Talk about coming full circle.
Benson was one of five female athletes in PCSHOF’s Class of 2022, which doesn’t include Sahuaro High School 1998 state championship girls basketball team. All 15 of coach Jim Scott’s state championship players returned to Tucson for the induction ceremony.
“We loved one another then and now,’’ said Scott, who was also joined by his 1998 assistant coaches and trainer. “Basketball made us a family.’’
Callista Balko Elmore, a state champion softball player from Canyon del Oro High School, the starting catcher on Arizona’s 2006 and 2007 national championship teams, gave an emotional speech about her journey from Bobby Sox softball to Team USA to the PCSHOF.
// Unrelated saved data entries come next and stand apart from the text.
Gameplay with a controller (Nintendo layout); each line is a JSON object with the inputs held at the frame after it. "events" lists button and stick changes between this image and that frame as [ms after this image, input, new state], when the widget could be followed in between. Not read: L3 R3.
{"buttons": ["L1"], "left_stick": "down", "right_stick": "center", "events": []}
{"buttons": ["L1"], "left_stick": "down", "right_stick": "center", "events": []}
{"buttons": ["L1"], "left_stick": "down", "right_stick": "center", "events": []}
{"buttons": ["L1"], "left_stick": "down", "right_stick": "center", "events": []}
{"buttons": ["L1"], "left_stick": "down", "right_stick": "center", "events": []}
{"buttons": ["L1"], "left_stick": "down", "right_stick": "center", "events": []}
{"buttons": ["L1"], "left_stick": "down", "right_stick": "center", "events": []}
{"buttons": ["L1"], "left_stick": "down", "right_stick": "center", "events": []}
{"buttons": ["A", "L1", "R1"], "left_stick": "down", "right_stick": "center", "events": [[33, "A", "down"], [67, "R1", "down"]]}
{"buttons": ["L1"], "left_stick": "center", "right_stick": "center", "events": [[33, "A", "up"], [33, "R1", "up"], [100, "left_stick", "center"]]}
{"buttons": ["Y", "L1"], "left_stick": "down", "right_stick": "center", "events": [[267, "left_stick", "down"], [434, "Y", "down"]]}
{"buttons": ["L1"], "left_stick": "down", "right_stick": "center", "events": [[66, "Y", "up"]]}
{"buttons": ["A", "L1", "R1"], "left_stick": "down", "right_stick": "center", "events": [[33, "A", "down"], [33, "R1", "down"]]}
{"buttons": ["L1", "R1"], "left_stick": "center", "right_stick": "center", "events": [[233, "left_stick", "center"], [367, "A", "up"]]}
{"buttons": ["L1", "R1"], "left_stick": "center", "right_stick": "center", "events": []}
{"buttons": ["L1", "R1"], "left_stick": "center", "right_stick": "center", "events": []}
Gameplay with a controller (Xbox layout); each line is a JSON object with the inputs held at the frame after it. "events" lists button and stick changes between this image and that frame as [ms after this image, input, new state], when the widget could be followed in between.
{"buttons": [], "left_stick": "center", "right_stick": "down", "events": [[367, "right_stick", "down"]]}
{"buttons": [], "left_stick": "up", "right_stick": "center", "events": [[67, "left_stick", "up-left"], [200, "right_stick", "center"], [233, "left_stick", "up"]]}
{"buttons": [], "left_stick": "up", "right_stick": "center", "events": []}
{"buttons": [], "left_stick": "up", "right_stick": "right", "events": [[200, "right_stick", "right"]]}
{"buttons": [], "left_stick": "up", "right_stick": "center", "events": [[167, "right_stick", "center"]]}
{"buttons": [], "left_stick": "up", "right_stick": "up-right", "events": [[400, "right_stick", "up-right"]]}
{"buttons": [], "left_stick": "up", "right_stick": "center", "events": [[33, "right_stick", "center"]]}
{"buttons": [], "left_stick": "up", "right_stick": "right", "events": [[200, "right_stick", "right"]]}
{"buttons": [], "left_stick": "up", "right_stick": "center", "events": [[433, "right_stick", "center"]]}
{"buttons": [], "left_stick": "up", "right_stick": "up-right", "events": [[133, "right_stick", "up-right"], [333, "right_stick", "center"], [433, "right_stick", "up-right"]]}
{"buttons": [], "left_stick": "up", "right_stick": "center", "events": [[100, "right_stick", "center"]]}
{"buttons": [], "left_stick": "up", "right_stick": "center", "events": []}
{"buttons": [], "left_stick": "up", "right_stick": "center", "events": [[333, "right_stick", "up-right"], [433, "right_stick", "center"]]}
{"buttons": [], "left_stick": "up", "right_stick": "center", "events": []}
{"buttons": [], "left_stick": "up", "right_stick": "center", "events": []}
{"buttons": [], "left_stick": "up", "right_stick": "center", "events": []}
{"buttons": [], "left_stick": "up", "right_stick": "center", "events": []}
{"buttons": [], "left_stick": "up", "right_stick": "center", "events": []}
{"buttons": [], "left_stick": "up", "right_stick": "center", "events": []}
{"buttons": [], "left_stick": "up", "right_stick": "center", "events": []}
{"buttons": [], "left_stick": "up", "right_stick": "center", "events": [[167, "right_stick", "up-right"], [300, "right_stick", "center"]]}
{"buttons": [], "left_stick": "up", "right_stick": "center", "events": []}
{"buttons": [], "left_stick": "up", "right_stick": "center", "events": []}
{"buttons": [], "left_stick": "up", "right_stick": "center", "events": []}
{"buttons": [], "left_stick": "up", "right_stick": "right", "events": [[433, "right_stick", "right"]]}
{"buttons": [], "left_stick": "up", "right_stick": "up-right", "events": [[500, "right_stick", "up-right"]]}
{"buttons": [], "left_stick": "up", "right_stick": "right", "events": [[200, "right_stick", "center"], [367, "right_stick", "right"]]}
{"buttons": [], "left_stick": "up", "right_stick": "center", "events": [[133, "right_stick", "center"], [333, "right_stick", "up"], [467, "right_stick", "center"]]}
She quoted from the movie “A League of Their Own,’’ in which Tom Hanks plays the role of coach Jimmy Dugan, who coached a women’s baseball team in the 1940s.
“The ‘hard’ is what makes it great,’’ said Balko, now the UA athletic department’s lead fundrasier in Phoenix.
“Softball was my first love: the joy, the suffering and the growth. I loved the game and I loved it hard. And it loved me back. My coach, Mike Candrea, used to say ‘don’t count the days, make the days count.’ ‘’
And that’s what Balko did.
Rincon High School and UA grad Chris Rastatter, who began officiating men’s league basketball games at Tucson’s old Lakeside Sports Center 30 years ago, has gone on to be a Final Four referee. Two months ago Rastatter was named the NCAA’s national coordinator of men’s basketball officiating. It’s the pinnacle of officiating.
Rastatter started by refereeing rec league games for $9, and worked his way to the top.
“I stumbled into this basketball thing,’’ he said Sunday. “Today, I can’t do or say enough for the officiating community to ever repay what it’s given me.’’
One of Sunday’s most well-known inductees was softball pitcher Kenzie Fowler Quinn, who is surely the leading softball player in Tucson history, the two-time national player of the year while at CDO, and a two-time All-American at Arizona.
Quinn didn’t talk about her trophies or her championships, but about her long-time pitching coach, CDO’s Gale Bundrick.
“I’d work bullpen sessions with Gale every day,’’ she said. “I started pitching at age 7 and by 10 I was throwing the ball 60 miles per hour. I’d play long-toss at 6 a.m. on summer days. It was a lot of work.‘’
Thinking back on her remarkable career, Quinn smiled and shook her head.
“I didn’t realize how hard it was until I graduated from the UA and started giving my own lessons,’’ she said.
Jim Rosborough, who was a schoolboy basketball star in Moline, Illinois, used basketball as a vehicle to lead him to a four-year scholarship at the University of Iowa followed by a 27-year career coaching for Lute Olson, which led to four Final Four appearances.
But Rosborough, who was emotional during his induction speech on Sunday, spoke not of the bright lights and big games, but of his days as an eighth-grade coach at the Corkery School on Chicago’s south side, when he put together an all-Black team and led it to a winning season.
As the Corkery club began to experience success, some on Chicago’s south side took note that a white man was coaching Corkery’s Black players. They appealed to Corkery principal William E. Murphy, asking him to replace Rosborough with a Black coach.
“My principal, Mr. Murphy, stood up to those who wanted me gone,’’ Rosborough said. “He told them ‘this is my coach.’ It determined my future.’’
All the way to the Pima County Sports Hall of Fame 50 years later.